Case study: Ed448-Goldilocks, “secure by construction”

Ed448 deserves a closer look as a poster child for “design the math so the implementation is naturally constant-time.” Its prime is the Solinas trinomial $p = 2^{448} - 2^{224} - 1$. Setting $\phi = 2^{224}$, the prime equals $\phi^2 - \phi - 1$, which means $\phi^2 \equiv \phi + 1 \pmod p$ — the same identity that defines the golden ratio.

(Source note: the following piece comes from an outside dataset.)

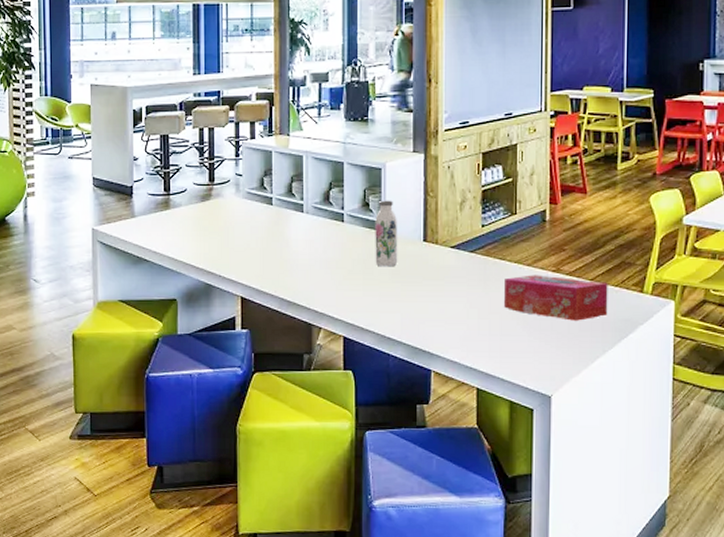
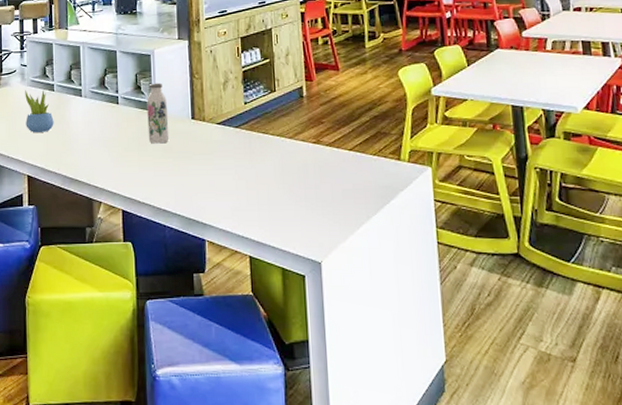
succulent plant: none [240,202,272,250] -> present [25,89,54,133]
tissue box: present [504,275,608,321] -> none [269,146,369,189]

When you multiply two field elements written as $a + b\phi$ and $c + d\phi$:

(a+bϕ)(c+dϕ)=ac+(ad+bc)ϕ+bdϕ2(ac+bd)+(ad+bc+bd)ϕ(a + b\phi)(c + d\phi) = ac + (ad + bc)\phi + bd\phi^2 \equiv (ac + bd) + (ad + bc + bd)\phi

Three sub-products and a couple of additions — and they all fit cleanly into 56-bit limbs that don’t overflow a 128-bit accumulator. No conditional branches, no value-dependent reductions, no awkward carry handling. The shape of the prime is the constant-time property.

That’s the lesson behind everything in this post: implementation security isn’t a layer you add at the end. The math you choose either makes constant-time easy or fights you the whole way down.